*SOURCE MATERIAL*
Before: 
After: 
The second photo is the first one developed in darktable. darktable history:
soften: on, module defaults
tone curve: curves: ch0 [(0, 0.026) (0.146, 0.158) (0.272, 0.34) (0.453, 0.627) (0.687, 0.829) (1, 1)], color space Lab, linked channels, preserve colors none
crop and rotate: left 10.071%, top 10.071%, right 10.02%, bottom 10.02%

*WHAT THIS TASK INVOLVES*
Rewrite the lines of every item above, putting "processed" wherever "developed" appears and leaving the rest unchanged.

*TASK RESPONSE*
Before: 
After: 
The second photo is the first one processed in darktable. darktable history:
soften: on, module defaults
tone curve: curves: ch0 [(0, 0.026) (0.146, 0.158) (0.272, 0.34) (0.453, 0.627) (0.687, 0.829) (1, 1)], color space Lab, linked channels, preserve colors none
crop and rotate: left 10.071%, top 10.071%, right 10.02%, bottom 10.02%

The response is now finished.